Background: The glycosaminoglycan HS is attached to
the core proteins of HS proteoglycans (HSPGs). HS is strongly expressed in
islets in situ and plays a critical role in beta cell survival.
Objective: This study
examined the potential mechanism for the depletion of intra-islet HS during
islet isolation.
Methods: HSPGs (collagen
type XVIII, syndecan-1) and HS in B6 and B6.Hpse-KO (lacking the HS-degrading
enzyme heparanase (Hpse)) islets pre- and post-isolation were examined by
immunohistochemistry and Alcian blue histochemistry, respectively. Donor mice
were treated with hydroethidine (80 nmol/kg i.v.) to identify oxidation
products in extracts of isolated islets by liquid chromatography/ mass
spectrometry. Isolated beta cells ± culture with 50 μg/ml heparin were examined for
intracellular oxidants e.g., reactive oxygen species, using dihydrodichlorofluorescein diacetate (H2DCFDA) and flow cytometry. Additional
donor mice were treated with the antioxidant butylated hydroxyanisole (BHA, 120 mg/kg i.p.) and the antioxidant dimethylthiourea
(DMTU, 50 mM) was included in the isolation process.
Results: Islets pre- and post-isolation
showed intense expression of collagen type XVIII and syndecan-1 core proteins.
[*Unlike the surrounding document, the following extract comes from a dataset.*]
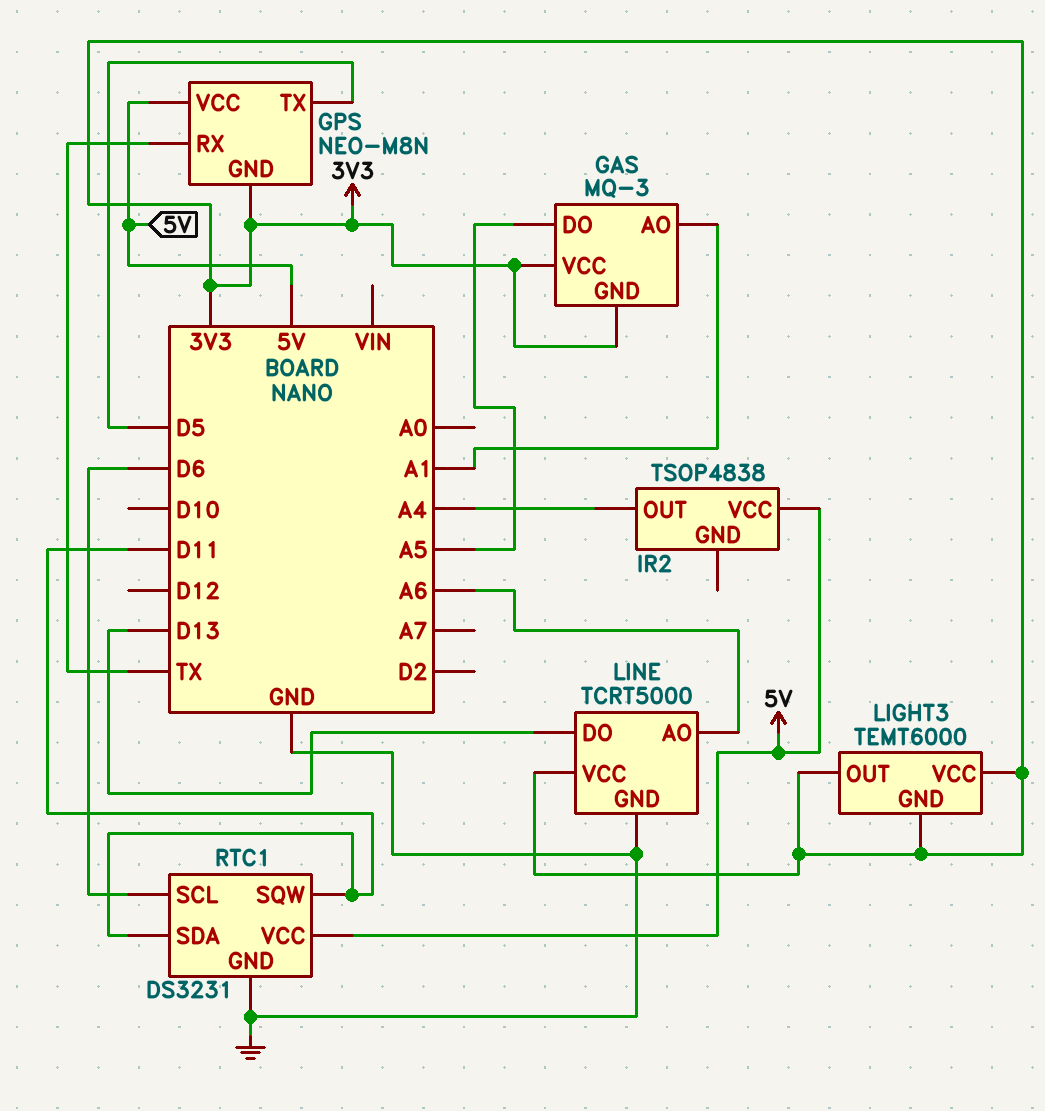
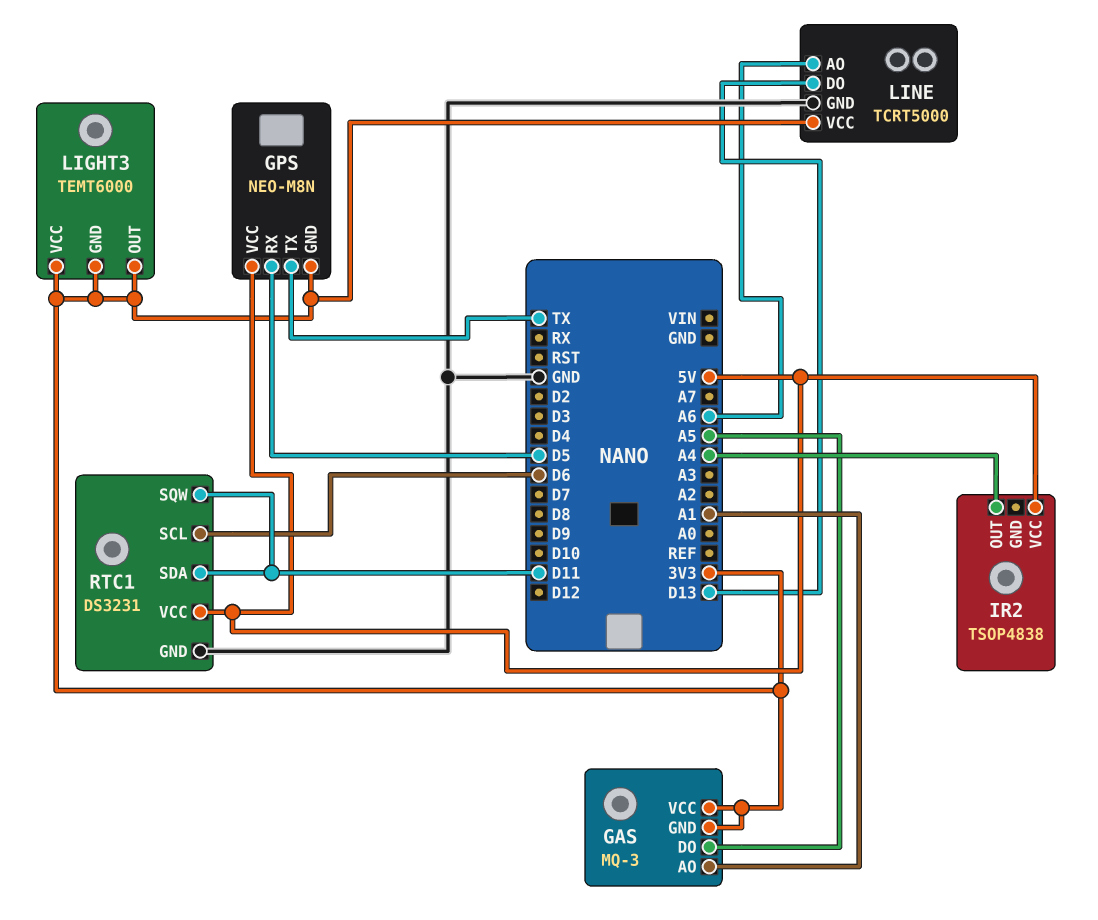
GPS pin RX: TX -> D5
GPS pin TX: D5 -> TX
In contrast, B6 and B6.Hpse-KO isolated islets showed 50%-60% loss of
intra-islet HS. Superoxide and non-specific oxidation products were identified
in islet extracts. DCF-derived fluorescence (identifying oxidants) was detected in control isolated beta cells but not
following HS replacement with heparin. Antioxidant treatment significantly
improved the HS content of isolated islets.
Conclusions: These findings suggest that
loss of islet HS during islet isolation is due to oxidant-mediated
degradation and not to Hpse or loss of HSPG core proteins. HS replacement in
beta cells prevented detection of DCF-derived fluorescence, suggesting that in
situ beta cell HS may function as an antioxidant. Our findings indicate that
during islet isolation, excessive levels of oxidants are generated,
damaging beta cell HS. We propose that HS
deficiency leads to poor islet viability and islet loss after transplantation.